-- Was zu tun ist --
Bitte gib aus dem Text über die Auslieferung zweier Guerillakämpfer die Stelle wortgetreu wieder, die bei „Die Auslieferung der“ einsetzt und nach „Zugeständnissen bereit sei.“ aufhört.

-- Textabschnitt --

+++++

Atilla Çiçek (l.) und Hüseyin Yıldırım © HPG

Damit widersprachen die HPG der Führung in Ankara, die die Auslieferung von Atilla Çiçek und Hüseyin Yıldırım als eine „erfolgreiche Auslandsoperation“ des türkischen Geheimdienstes (MIT) gefeiert hatte. „Mit dieser Falschmeldung wurde schlichtweg versucht, den Verrat der armenischen Regierung zu verbergen“, betont die KCK-Spitze. Der ganze Vorgang entlarve die kollaborierende Haltung der Paschinjan-Regierung in Jerewan, die offensichtlich auf Zugeständnisse eines genozidalen und kolonialistischen Staates und dessen faschistischer Führung hoffe. „Als kurdische Freiheitsbewegung verurteilen wir die Regierung Paschinjan für diesen verräterischen Akt auf das Schärfste“, so die KCK.

Die Auslieferung der beiden Guerillakämpfer habe auch die Kritik der armenischen Opposition bestätigt, die dem Regierungschef der Kaukasusrepublik im Hinblick auf die aserbaidschanische Aggression Landesverrat vorwerfen. Schon beim Angriffskrieg auf Berg-Karabach war Paschinjan vorgeworfen worden, die Region komplett an Aserbaidschan abtreten zu wollen. Auch nach den jüngsten Angriffen Aserbaidschans und der Besetzung armenischen Territoriums kritisierte die Opposition, dass Paschinjan zu allzu großen Zugeständnissen bereit sei.

+++++

-- Bereitgestelltes Material --
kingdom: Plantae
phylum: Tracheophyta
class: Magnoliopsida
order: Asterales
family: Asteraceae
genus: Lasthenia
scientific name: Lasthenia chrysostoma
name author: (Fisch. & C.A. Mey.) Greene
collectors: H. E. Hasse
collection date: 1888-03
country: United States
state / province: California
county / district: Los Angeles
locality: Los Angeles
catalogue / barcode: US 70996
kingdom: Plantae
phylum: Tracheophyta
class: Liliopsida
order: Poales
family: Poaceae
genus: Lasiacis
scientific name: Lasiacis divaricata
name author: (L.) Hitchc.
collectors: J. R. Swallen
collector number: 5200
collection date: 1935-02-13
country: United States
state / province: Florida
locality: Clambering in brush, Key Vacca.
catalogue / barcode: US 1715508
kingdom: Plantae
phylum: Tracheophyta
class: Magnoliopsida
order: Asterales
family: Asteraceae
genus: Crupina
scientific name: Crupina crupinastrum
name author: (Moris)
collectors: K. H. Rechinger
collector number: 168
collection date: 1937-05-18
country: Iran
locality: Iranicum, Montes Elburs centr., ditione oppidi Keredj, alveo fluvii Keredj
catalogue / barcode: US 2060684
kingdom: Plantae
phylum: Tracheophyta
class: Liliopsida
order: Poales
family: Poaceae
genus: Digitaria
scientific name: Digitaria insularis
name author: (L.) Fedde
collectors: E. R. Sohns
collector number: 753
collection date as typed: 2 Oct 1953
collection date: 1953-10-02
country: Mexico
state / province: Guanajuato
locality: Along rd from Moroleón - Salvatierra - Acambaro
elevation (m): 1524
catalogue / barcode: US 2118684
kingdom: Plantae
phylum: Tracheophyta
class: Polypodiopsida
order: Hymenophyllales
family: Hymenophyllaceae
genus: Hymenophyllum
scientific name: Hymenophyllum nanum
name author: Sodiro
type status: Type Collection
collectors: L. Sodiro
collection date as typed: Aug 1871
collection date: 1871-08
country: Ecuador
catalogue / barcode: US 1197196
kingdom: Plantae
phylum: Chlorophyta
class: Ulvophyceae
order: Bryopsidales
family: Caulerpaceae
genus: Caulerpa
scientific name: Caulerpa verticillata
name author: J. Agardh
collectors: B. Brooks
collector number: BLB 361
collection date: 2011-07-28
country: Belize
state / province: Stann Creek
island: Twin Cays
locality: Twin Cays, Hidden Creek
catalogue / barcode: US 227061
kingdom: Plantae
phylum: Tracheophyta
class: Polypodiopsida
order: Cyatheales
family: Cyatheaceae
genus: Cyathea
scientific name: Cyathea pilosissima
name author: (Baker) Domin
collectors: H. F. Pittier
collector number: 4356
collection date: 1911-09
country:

+++++

-- Ergebnis --
Die Auslieferung der beiden Guerillakämpfer habe auch die Kritik der armenischen Opposition bestätigt, die dem Regierungschef der Kaukasusrepublik im Hinblick auf die aserbaidschanische Aggression Landesverrat vorwerfen. Schon beim Angriffskrieg auf Berg-Karabach war Paschinjan vorgeworfen worden, die Region komplett an Aserbaidschan abtreten zu wollen. Auch nach den jüngsten Angriffen Aserbaidschans und der Besetzung armenischen Territoriums kritisierte die Opposition, dass Paschinjan zu allzu großen Zugeständnissen bereit sei.